Restate the listing below word for word, and leave its pictures behind.

(SUPPLIED MATERIAL Opens)

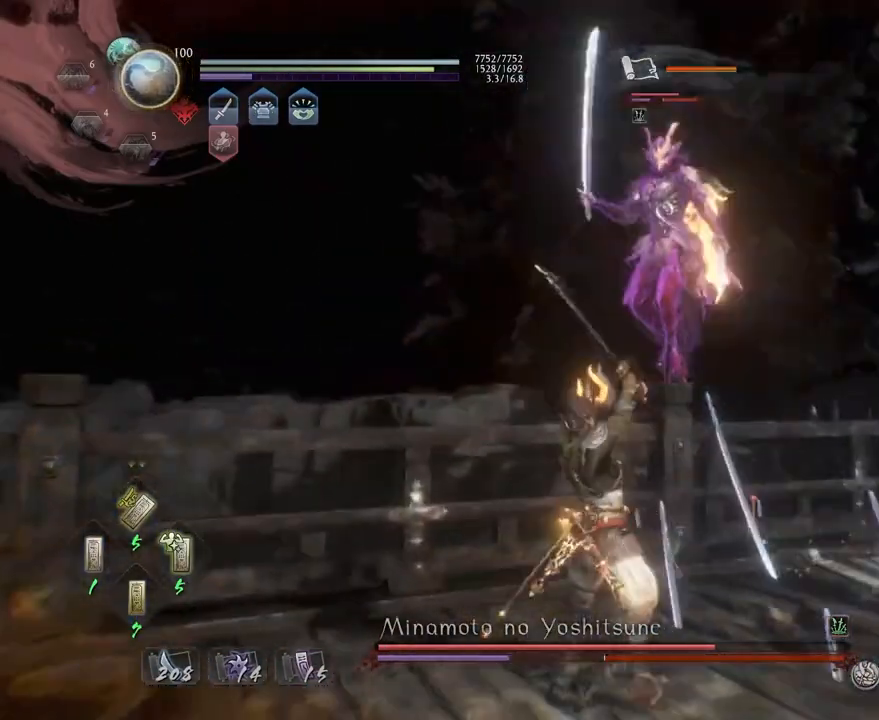
{"buttons": [], "left_stick": "center", "right_stick": "center", "events": [[250, "TRIANGLE", "down"], [317, "TRIANGLE", "up"], [433, "TRIANGLE", "down"], [500, "TRIANGLE", "up"]]}
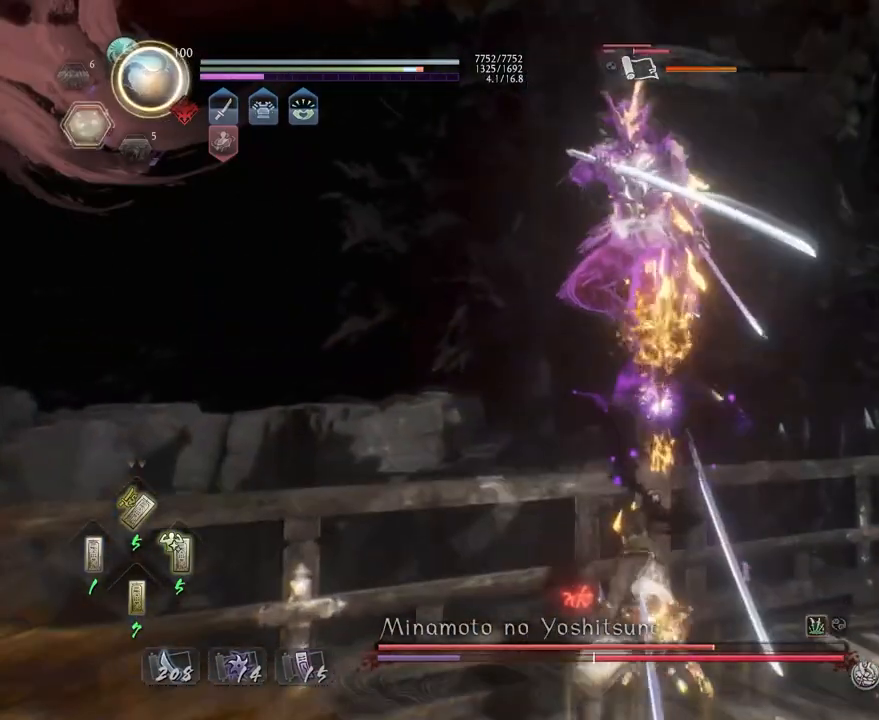
{"buttons": [], "left_stick": "center", "right_stick": "center", "events": []}
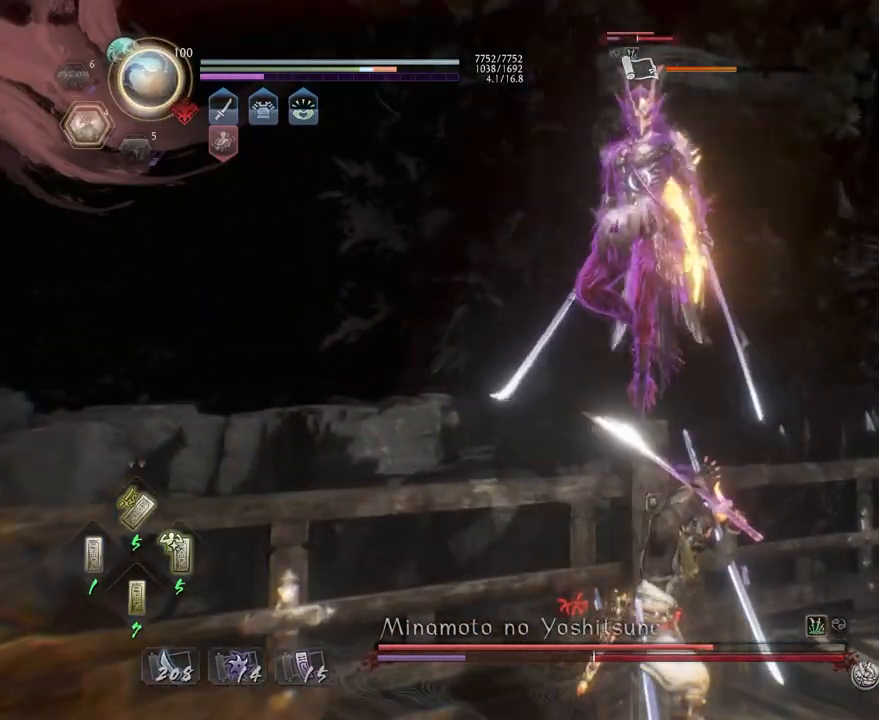
{"buttons": [], "left_stick": "center", "right_stick": "center", "events": []}
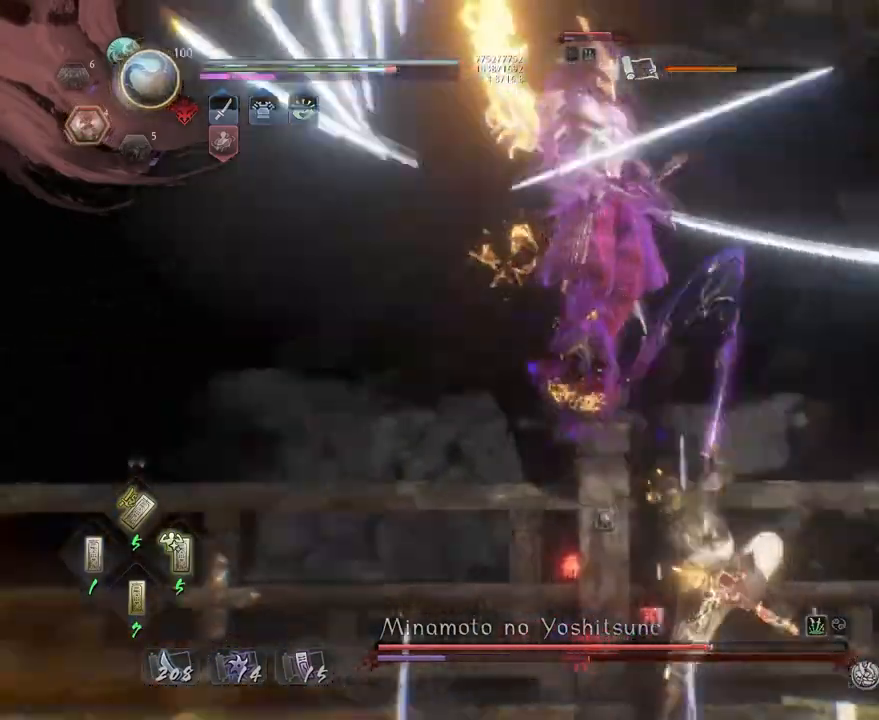
{"buttons": [], "left_stick": "center", "right_stick": "center", "events": [[333, "R1", "down"], [383, "SQUARE", "down"], [417, "CROSS", "down"], [417, "SQUARE", "up"], [467, "R1", "up"], [500, "CROSS", "up"]]}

(SUPPLIED MATERIAL Closes)

● WRITTEN ANSWER
{"buttons": [], "left_stick": "center", "right_stick": "center", "events": [[250, "TRIANGLE", "down"], [317, "TRIANGLE", "up"], [433, "TRIANGLE", "down"], [500, "TRIANGLE", "up"]]}
{"buttons": [], "left_stick": "center", "right_stick": "center", "events": []}
{"buttons": [], "left_stick": "center", "right_stick": "center", "events": []}
{"buttons": [], "left_stick": "center", "right_stick": "center", "events": [[333, "R1", "down"], [383, "SQUARE", "down"], [417, "CROSS", "down"], [417, "SQUARE", "up"], [467, "R1", "up"], [500, "CROSS", "up"]]}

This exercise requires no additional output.